その日本列島の予想される姿が、既に中国側は持っているようである。それが下の地図である。この中の日本自治区という文字を味わってもらいたい。

 

      

 

尖閣諸島に対する中国の姿勢とそれに対する日本の情けない外交について、2020年の11月に記事として本ブログにアップしている。日本政府はパレスチナ解放戦線などと比較にならない程、軟弱で頼りない。それに取り替われる野党は、準備されていない。(補足4)

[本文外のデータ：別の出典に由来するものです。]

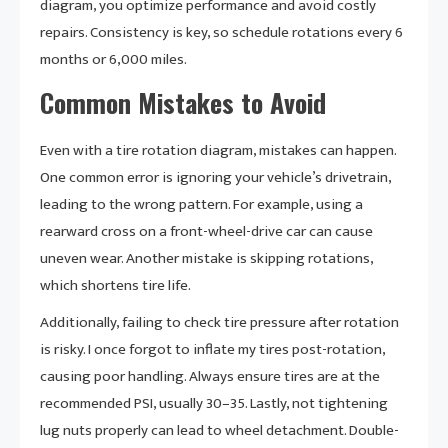
diagram, you optimize performance and avoid costly
repairs. Consistency is key, so schedule rotations every 6
months or 6,000 miles.
Common Mistakes to Avoid
Even with a tire rotation diagram, mistakes can happen.
One common error is ignoring your vehicle’s drivetrain,
leading to the wrong pattern. For example, using a
rearward cross on a front-wheel-drive car can cause
uneven wear. Another mistake is skipping rotations,
which shortens tire life.
Additionally, failing to check tire pressure after rotation
is risky. I once forgot to inflate my tires post-rotation,
causing poor handling. Always ensure tires are at the
recommended PSI, usually 30–35. Lastly, not tightening
lug nuts properly can lead to wheel detachment. Double-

https://ameblo.jp/polymorph86/entry-12640754195.html

 

中国には一般人でも、日本を属国化することを待ち望んでいる人は多いだろう。厳しい大陸の生存競争を生き抜いた人たちが持つ冷酷さが、独裁国の中ではより研ぎ澄まされていると思う。その冷酷さは特殊ではなく、西欧人が既にパレスチナの現実として証明している様に標準である。中国人はもっと強烈な形で、ウイグルなどの自治州の統治で示している。

 

日本の将来が心配である。

 

追補:

以下の動画を見てもらいたい。このイスラエルのやり方は、米国の政治でも見られる。 https://www.youtube.com/watch?v=Sb-Bxh-AnIo

 

補足:

 

1)この戦力の圧倒的な差で、6日間でイスラエルの勝利に終わった戦争は、イスラエル側では6日戦争と呼ばれ、アラブ側では大敗北 an-Naksahと呼ばれる。この戦争では、イスラエル空軍の殆どが先ずエジプト、シリア、ヨルダン、イラクの領空を侵犯し、各国の空軍基地を爆撃し制空権を得たのち、地上軍を展開し、ヨルダン側西岸(トランスヨルダン)、ガザ地区、ゴラン高原、シナイ半島を占領した。このイスラエルの奇襲作戦は国際的に不評であり、これらの占領は国連安保理決議(1967, 1980)で無効とされている。(以上、ウイキペディアから抜粋)

 

2)国連は、パレスチナへのユダヤ人の入植は違法であるとして、非難決議を出している。ただ、米国はこの決議に棄権している。  https://www.bbc.com/japanese/38425927

 

3)パレスチナ紛争の議論で、イスラエルの立場に配慮して2000年の問題として時間軸を不自然に拡大する人がいる。たしかに2000年前にはセム族のユダヤ教を信じる人たちが住んでいたのだが、その後ユダヤ人にはアシュケナージ系と言われる白人系の人たちが加わり、世界の金融を支配した。従って、1948年のイスラエルの建国が2000前の父祖の地を奪還したとは言えるかどうかは疑問である。(ウィキペディアのアシュケナジムの項を参照)

 

4)現実的路線を模索する能力のある政党は、参政党のみだろう。今後の成長に期待するのだが、四方八方から参政党虐めが続くだろう。日本保守党は、参政党潰しのために新たに設立されたと疑われる。